------ RECORDS FOR THE EXERCISE
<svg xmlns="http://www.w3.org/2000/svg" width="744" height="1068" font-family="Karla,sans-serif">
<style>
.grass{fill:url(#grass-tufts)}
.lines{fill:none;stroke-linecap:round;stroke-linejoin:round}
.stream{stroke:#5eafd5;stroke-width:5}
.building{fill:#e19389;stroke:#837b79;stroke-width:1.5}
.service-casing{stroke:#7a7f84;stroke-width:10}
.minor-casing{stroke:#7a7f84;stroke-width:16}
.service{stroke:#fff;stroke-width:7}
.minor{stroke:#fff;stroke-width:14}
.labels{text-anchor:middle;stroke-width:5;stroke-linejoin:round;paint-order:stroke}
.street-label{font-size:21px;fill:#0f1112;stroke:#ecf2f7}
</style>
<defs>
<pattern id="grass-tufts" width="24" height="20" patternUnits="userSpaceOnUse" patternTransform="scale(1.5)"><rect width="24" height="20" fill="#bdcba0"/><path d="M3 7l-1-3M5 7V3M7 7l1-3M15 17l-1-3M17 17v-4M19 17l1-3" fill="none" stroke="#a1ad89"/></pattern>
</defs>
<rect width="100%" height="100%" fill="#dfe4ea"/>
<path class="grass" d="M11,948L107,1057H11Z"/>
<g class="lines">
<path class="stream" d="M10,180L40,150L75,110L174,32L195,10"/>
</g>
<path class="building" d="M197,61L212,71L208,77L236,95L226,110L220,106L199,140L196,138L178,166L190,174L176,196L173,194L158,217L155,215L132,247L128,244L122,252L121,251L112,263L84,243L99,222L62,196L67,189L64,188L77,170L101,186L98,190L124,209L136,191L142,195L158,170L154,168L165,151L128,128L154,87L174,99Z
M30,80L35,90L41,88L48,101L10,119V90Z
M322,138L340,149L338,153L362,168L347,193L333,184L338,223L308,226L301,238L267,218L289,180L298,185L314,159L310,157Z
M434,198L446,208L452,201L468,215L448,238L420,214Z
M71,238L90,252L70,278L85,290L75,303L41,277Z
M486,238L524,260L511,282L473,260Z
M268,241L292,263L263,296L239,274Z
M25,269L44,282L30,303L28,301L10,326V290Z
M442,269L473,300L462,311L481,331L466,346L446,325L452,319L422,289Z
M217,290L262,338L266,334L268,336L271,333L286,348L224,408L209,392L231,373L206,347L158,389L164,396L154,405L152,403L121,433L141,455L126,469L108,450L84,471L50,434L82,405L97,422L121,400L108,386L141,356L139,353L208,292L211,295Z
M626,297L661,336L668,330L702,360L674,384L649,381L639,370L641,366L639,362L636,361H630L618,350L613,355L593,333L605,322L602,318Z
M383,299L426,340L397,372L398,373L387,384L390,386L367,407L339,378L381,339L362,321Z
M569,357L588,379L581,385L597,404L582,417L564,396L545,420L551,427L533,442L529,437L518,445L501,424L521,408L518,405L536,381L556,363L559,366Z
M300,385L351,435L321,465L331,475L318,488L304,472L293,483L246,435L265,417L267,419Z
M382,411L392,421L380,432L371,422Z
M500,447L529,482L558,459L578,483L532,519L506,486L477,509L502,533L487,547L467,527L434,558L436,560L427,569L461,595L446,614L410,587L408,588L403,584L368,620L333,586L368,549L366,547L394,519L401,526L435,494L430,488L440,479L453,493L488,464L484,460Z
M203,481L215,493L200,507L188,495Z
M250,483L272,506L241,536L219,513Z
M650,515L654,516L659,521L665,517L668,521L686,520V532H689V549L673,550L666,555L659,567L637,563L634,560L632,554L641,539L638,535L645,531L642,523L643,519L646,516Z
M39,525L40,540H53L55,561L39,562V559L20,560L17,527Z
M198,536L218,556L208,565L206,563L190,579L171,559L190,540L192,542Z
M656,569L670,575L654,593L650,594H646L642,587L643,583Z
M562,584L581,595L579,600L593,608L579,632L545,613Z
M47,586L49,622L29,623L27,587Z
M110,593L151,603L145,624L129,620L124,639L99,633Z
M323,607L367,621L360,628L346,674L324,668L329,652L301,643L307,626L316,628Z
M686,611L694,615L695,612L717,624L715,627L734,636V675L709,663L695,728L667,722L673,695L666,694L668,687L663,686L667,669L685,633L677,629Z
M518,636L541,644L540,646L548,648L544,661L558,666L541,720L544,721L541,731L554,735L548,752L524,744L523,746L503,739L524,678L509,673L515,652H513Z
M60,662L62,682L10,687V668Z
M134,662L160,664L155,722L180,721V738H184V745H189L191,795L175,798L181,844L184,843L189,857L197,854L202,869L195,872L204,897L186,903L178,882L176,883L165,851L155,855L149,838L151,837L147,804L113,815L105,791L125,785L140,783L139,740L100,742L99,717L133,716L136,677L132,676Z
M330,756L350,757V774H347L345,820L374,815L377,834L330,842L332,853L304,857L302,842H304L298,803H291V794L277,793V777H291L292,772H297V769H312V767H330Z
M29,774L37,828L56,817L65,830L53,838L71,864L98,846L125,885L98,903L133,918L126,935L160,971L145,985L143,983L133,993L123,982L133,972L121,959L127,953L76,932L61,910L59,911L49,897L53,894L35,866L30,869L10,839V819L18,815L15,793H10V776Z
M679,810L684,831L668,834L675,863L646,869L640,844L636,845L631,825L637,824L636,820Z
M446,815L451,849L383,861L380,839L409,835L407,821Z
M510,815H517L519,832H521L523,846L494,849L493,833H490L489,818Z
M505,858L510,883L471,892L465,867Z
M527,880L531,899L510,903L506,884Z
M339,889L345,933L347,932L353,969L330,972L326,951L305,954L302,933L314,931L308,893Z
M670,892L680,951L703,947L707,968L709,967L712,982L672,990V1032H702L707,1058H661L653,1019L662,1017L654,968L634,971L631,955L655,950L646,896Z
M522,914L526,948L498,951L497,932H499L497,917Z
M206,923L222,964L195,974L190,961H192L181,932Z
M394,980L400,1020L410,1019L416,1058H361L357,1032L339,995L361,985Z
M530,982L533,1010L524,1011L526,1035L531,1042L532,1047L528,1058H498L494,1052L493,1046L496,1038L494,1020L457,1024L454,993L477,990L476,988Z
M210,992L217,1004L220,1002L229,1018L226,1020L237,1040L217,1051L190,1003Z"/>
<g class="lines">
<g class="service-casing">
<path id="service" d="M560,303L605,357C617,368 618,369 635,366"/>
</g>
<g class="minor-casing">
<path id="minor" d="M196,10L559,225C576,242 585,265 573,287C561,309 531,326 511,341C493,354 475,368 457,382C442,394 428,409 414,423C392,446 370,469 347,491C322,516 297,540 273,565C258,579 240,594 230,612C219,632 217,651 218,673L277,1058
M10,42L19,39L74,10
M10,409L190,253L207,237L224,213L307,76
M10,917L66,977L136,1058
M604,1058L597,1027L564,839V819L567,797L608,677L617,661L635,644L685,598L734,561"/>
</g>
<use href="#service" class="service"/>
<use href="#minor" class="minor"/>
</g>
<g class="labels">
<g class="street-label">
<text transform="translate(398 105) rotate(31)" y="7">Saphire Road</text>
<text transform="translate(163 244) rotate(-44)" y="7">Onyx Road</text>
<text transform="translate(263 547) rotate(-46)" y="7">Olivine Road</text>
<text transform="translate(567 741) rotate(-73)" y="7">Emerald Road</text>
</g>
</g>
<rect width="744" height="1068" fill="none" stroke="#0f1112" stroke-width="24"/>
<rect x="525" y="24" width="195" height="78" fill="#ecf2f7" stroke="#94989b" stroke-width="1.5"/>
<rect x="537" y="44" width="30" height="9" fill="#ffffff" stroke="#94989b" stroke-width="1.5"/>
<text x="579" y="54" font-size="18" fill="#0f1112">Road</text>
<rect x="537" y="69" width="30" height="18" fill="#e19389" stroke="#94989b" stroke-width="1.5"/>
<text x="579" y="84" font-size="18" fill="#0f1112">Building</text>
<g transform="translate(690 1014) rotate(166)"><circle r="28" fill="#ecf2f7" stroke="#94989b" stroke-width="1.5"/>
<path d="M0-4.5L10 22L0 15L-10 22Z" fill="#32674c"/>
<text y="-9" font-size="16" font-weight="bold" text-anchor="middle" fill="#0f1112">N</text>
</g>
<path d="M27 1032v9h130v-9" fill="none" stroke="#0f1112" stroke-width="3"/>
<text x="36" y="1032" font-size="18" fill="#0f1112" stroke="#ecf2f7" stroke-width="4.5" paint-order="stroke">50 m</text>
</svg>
------------
HOW TO COMPLETE THIS TASK — Copy out every line from the records that has the word "linejoin".

THE ANSWER —
.lines{fill:none;stroke-linecap:round;stroke-linejoin:round}
.labels{text-anchor:middle;stroke-width:5;stroke-linejoin:round;paint-order:stroke}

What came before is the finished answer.